Like the previous days at Kscope my focus has been on the Fusion Middleware track. In this post I’ll share some of the highlight and summaries of some of the talks over here.
Fault Handling in SOA Suite
Ronald van Luttikhuizen en Guido Schmutz presented on Fault Handling in the SOA Suite. There is a clear need for another approach compared to say traditional systems. This is because SOA based systems differ from traditional system on the following aspects: level of heterogeneity, number of (different types of) consumers, asynchronous responses, and the way that transactions are handled.
Guido showed us around in the OSB with a focus on the following features: Result Caching, Service Throttling, Retry mechanism, Service pooling (talking to multiple endpoints) and Fault Message on callback (in async).
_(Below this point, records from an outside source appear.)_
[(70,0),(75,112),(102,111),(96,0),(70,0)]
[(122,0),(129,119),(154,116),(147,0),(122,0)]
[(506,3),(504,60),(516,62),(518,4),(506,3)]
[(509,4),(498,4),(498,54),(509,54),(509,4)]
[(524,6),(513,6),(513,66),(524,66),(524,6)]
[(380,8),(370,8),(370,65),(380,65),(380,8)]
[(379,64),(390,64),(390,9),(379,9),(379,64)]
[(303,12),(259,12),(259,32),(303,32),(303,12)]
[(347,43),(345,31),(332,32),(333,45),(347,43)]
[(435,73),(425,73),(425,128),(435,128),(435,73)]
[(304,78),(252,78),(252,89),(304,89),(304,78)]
Ronald gave a demo on how the Compensate and Fault Policy Framework work in BPEL.
This presentation on SOA Suite Fault Handling is also available on slideshare.
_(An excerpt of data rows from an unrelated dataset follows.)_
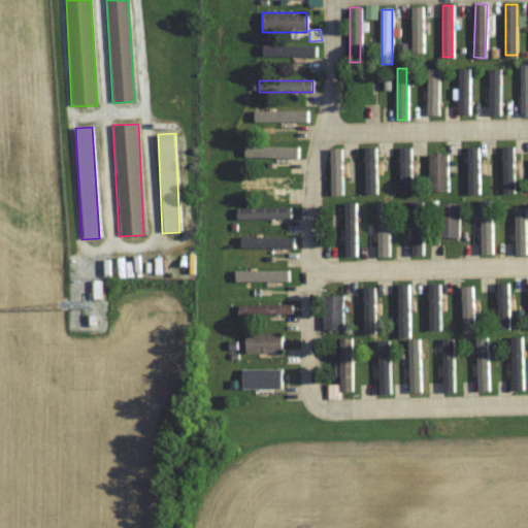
[(429,192),(448,192),(448,156),(429,156),(429,192)]
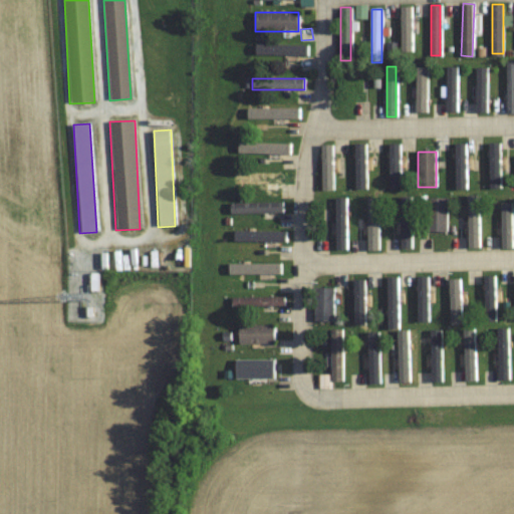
[(370,189),(370,156),(351,156),(351,189),(370,189)]
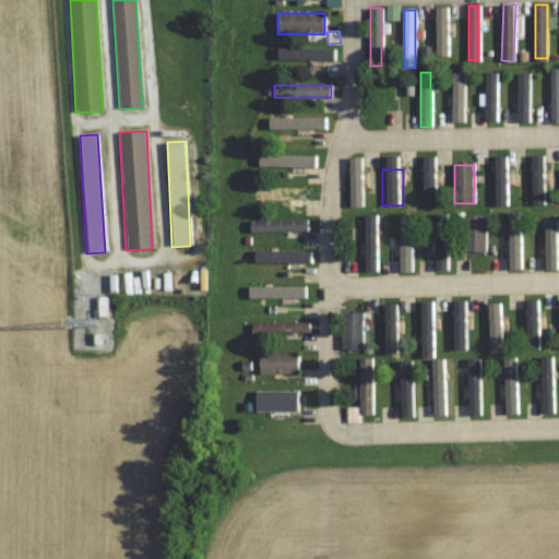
[(308,188),(251,188),(251,199),(308,199),(308,188)]
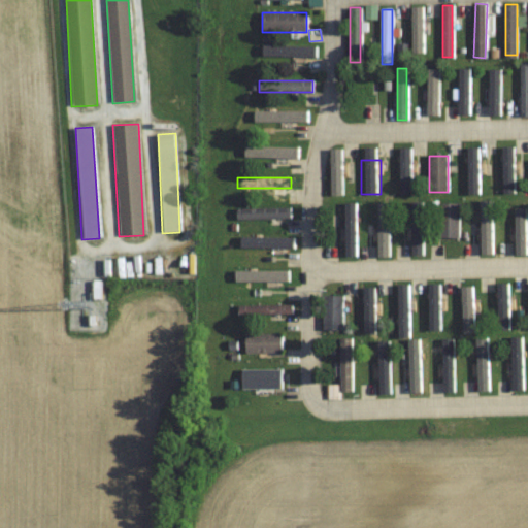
[(459,204),(439,204),(439,238),(459,238),(459,204)]
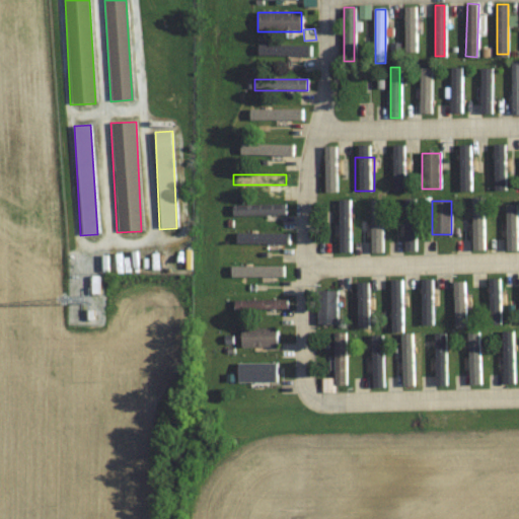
[(350,253),(350,202),(329,202),(329,253),(350,253)]
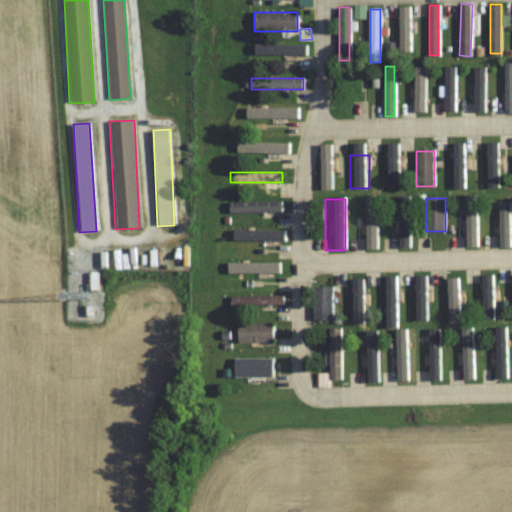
[(230,212),(282,212),(282,201),(230,201),(230,212)]
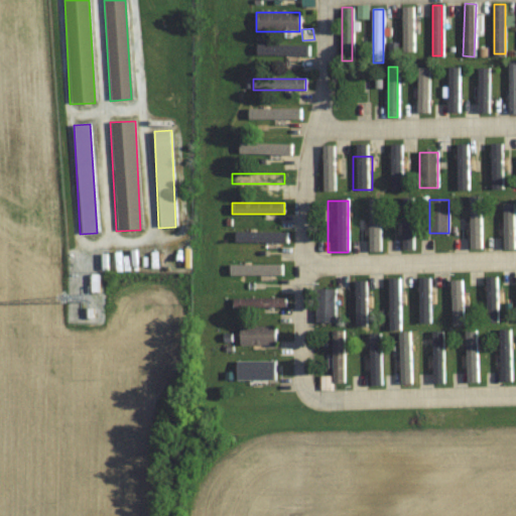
[(239,251),(278,251),(278,232),(239,232),(239,251)]
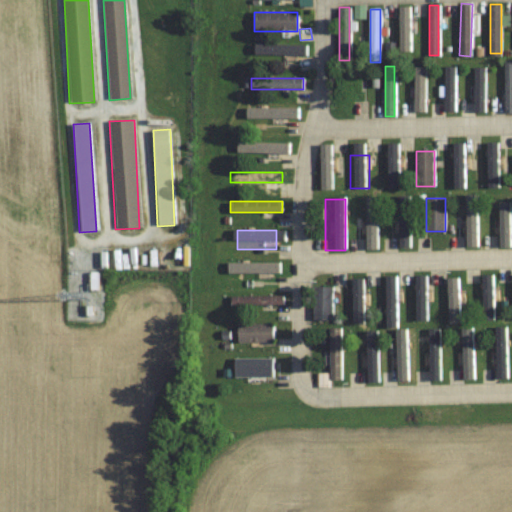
[(414,324),(427,324),(427,272),(414,272),(414,324)]
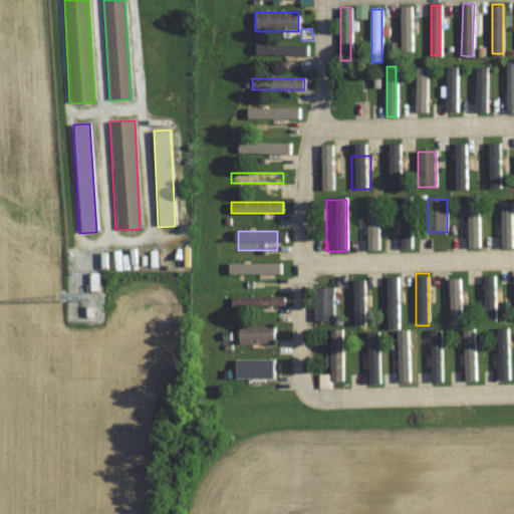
[(315,322),(334,322),(334,288),(315,288),(315,322)]
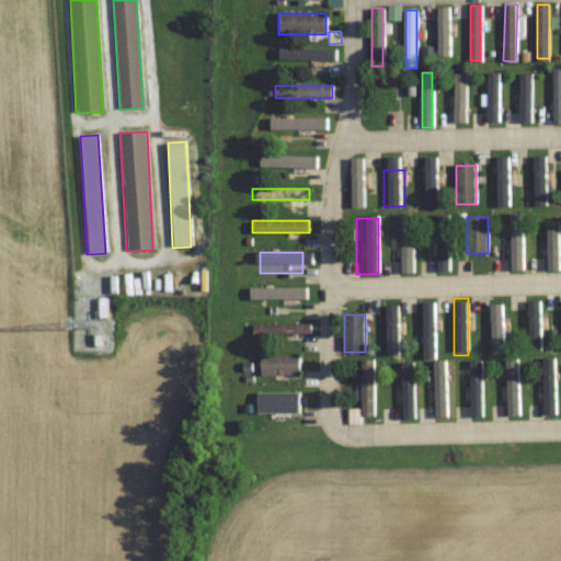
[(253,323),(253,335),(310,335),(310,323),(253,323)]
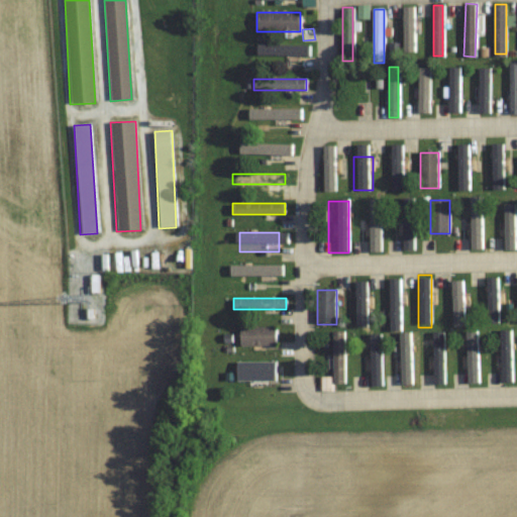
[(276,346),(276,327),(240,327),(240,346),(276,346)]
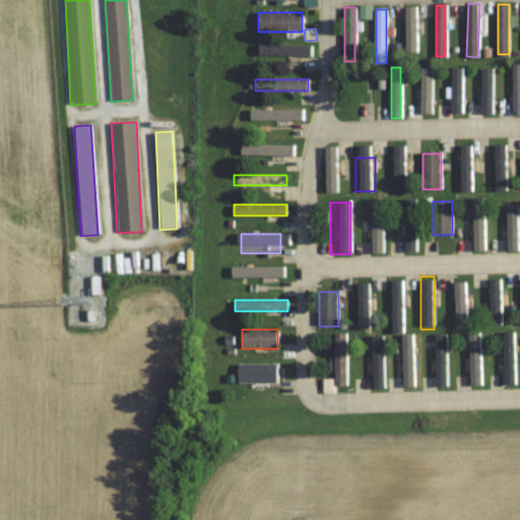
[(278,364),(231,364),(231,383),(278,383),(278,364)]
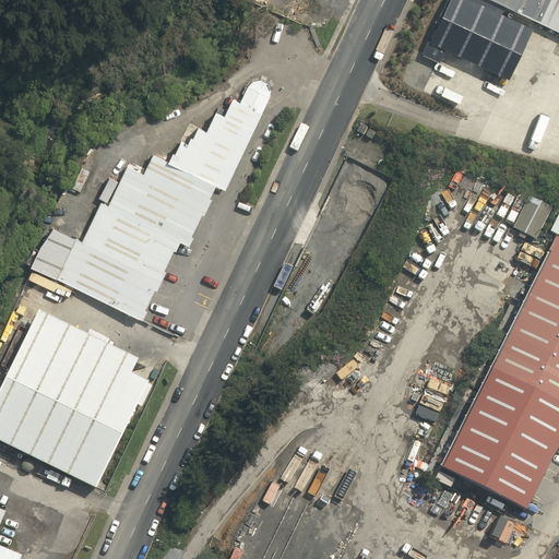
[(470,0),(449,0),(428,43),(448,51),(508,80),(532,30),(470,0)]
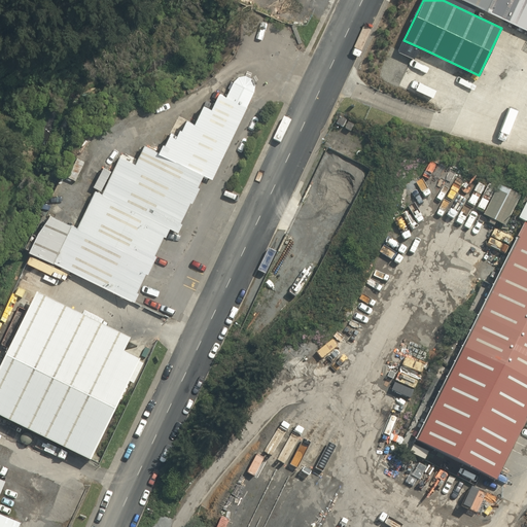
[(462,0),(486,11),(491,0),(462,0)]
Using Oracle Apex as a replacement for BPEL Console
The company where this case was build has a high number of messages running through their BPEL 10g. This causes performance issues in the BPEL Console due to the high number of instances (millions on a daily basis) in the dehydration store (on which full table scans are performed). They created an own more lightweight console in Apex to manage both deployed BPELs as well as instances. Their solution uses the following ingredients:
- A BPEL api – which is included in a BPEL script. They import orabpel.jar for this.
- A BPEL script that exposes a part of the BPEL api as a web service. Embed Java in a BPEL and call the API.
- An Apex front end that calls the web service to perform maintenance tasks.
In my opinion this delivers value to this company, however are there better ways to expose Java as a web service. Besides that this adds additional BPEL instances to the bottleneck resource.
Tuning SOA Suite 11g for perfomance
This presentation was delivered by Vikas Anand. One of the best parts of his presentation was that he didn’t only address the tuning part but also the design part. This mainly focus on preventing the need for tuning afterwards. Some of the design considerations he mentioned were:
- Choose the right tool for the job.
- Design it right – Consider what parts of the integration have to be synchronous and what have to be asynchronous. To which he added the advise to be aware of transactional boundaries.
- Need a holistic view on sizing and capacity – Based on business requirements.
- Plan sizing of dehydration DB – make sure there is a retention strategy and implement dehydration strategy.
- Use the same JVM across (different) clusters.